Ontem, à hora do jantar, a quietude da noite de domingo aqui em casa foi interrompida por repetidas e insistentes batidas na porta. Abri e deparei com dois mascarados que, pela altura e constituição física, não deviam ter mais de oito ou nove anos. Os dois estavam mascarados de “Scream”, personagem de um filme de terror para adolescentes, made in usa, muito associado aos mitos urbanos do halloween. Sem pronunciarem palavra, os dois miúdos limitaram-se apenas a levantar uma das mãos e a sinalizar que queriam dinheiro.
Achei estranha e, ao mesmo tempo, curiosa esta verdadeira miscigenação que confunde o halloween e o “trick or treat” das crianças americanas que circulam pelas casas da vizinhança a pedir doces, com o carnaval europeu, a festa pagã por excelência de todos os excessos e transgressões. Outro sinal claro dos dias que vivemos é o facto de os miúdos exigirem dinheiro em vez de rebuçados e bombons. Claro que, se isto fosse sinal de uma sociedade multicultural até teria a sua graça. Mas não é o caso. Estamos sobretudo perante uma consequência do fenómeno da chamada globalização que, tendo o lado positivo da facilidade de acesso à informação, tem claramente também um lado mais sombrio que é o de formatar e normalizar o pensamento dos jovens, de forma quase exclusiva, pelos padrões e valores da cultura anglo-saxónica, sobretudo numa idade em que estão muito permeáveis às influências do exterior.

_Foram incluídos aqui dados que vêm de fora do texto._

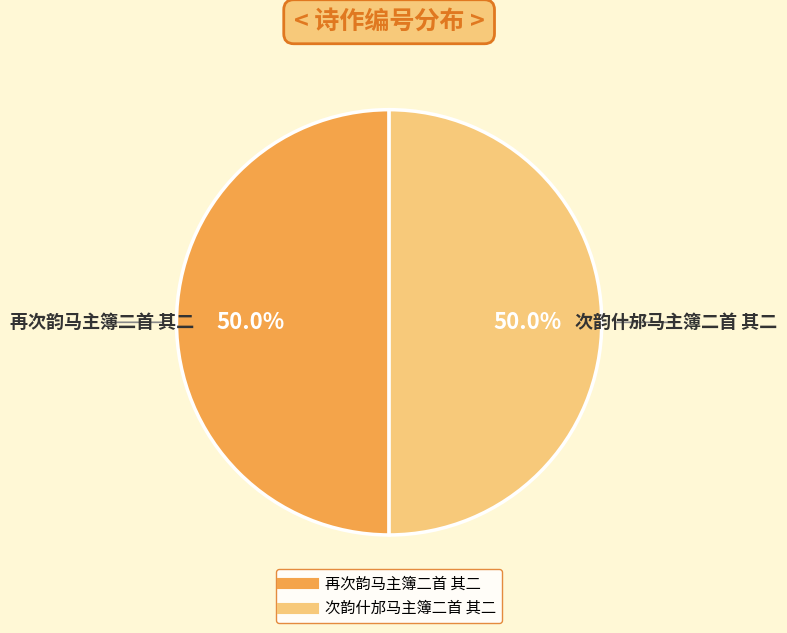

To the nearest percent, what percentage of the pie is 次韵什邡马主簿二首 其二?

50%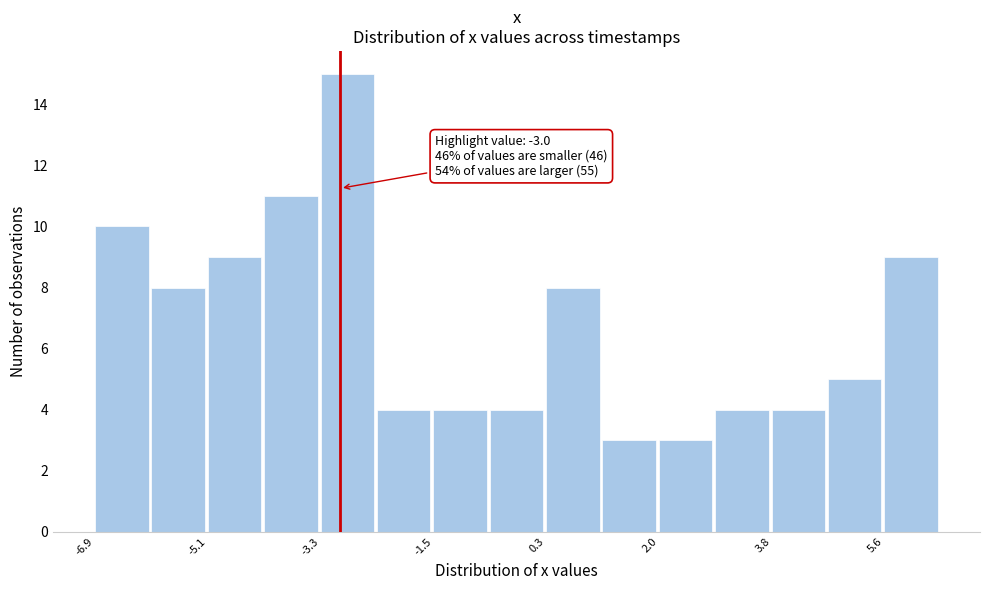

Over which range of the x-axis is the bar tallest?

-3.4 to -2.4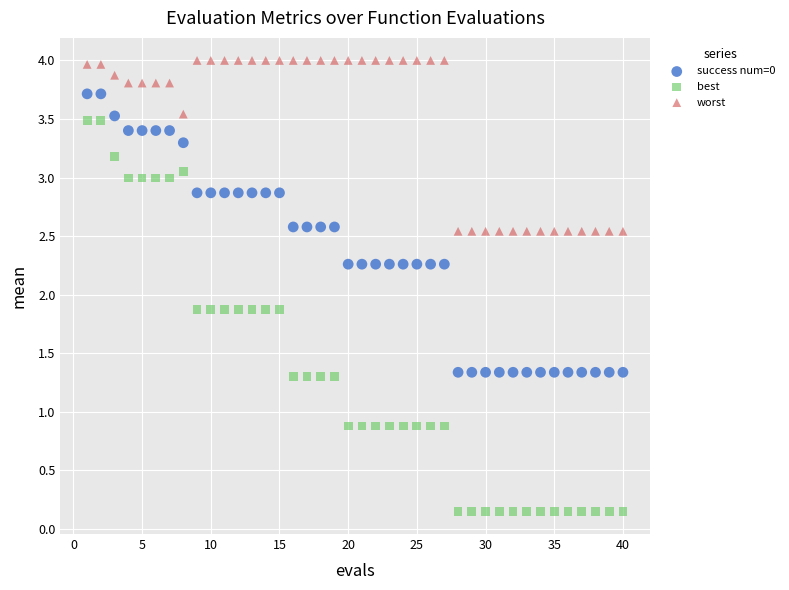

What are all the series names shown in the legend?

success num=0, best, worst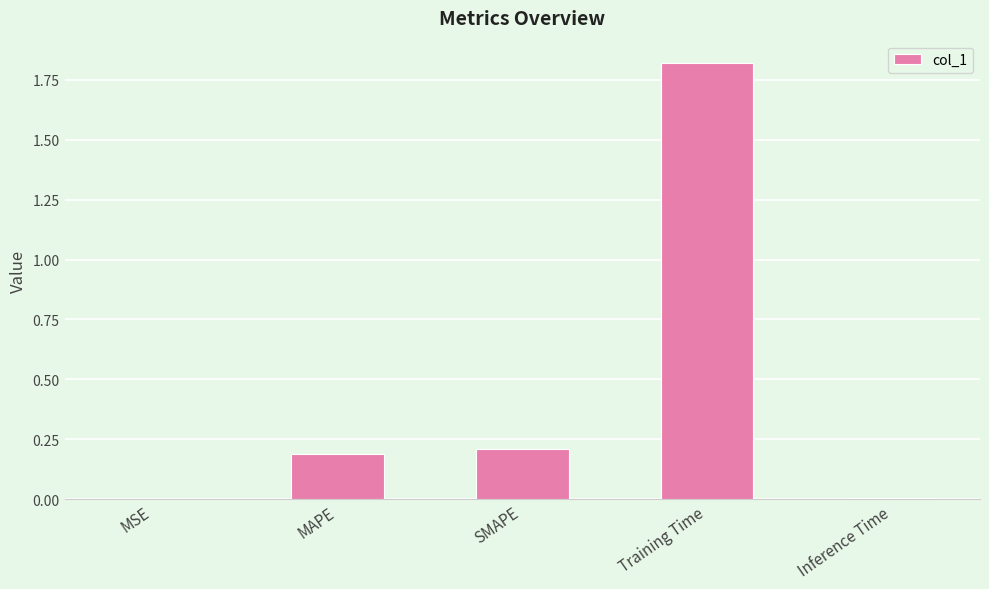

What is the sum of all values?

2.2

Os dois miúdos que ontem me bateram à porta pertencem claramente a uma geração urbana que está a crescer com a net, os videojogos, o messenger, o hi-5, as séries e filmes de produção americana, muito, muito longe das referências identitárias da nossa própria cultura nacional. São (pré-)adolescentes formados não apenas por valores e padrões culturais «estrangeiros», mas também perigosos: cultura da violência, da ambição, do individualismo, da ausência de escrúpulos, da satisfação imediata de todos os caprichos e desejos e até de uma certa ideia de que a «vida é fácil», cujas consequências em termos sociais, e mesmo políticos, não tardaremos a descobrir e, o que é pior, a vivenciar. Os 45 minutos semanais de Formação Cívica com que a escola pública portuguesa tenta combater tudo isto podem muito pouco para mudar esta situação, sobretudo se as próprias famílias (não todas, mas um número significativo delas) se continuarem a demitir da educação dos filhos.
Foi por isso que, ontem, sorri e disse aos dois jovens mascarados que estavam no filme errado, pois o halloween já se tinha festejado em Novembro, nos EUA, e agora estávamos no Carnaval e no Alentejo. Viraram-me as costas sem dizer uma palavra e foram bater a outra porta. Suponho que, para eles, foi como se eu tivesse falado chinês ou, o que é ainda mais provável, estivesse verdadeiramente gágá.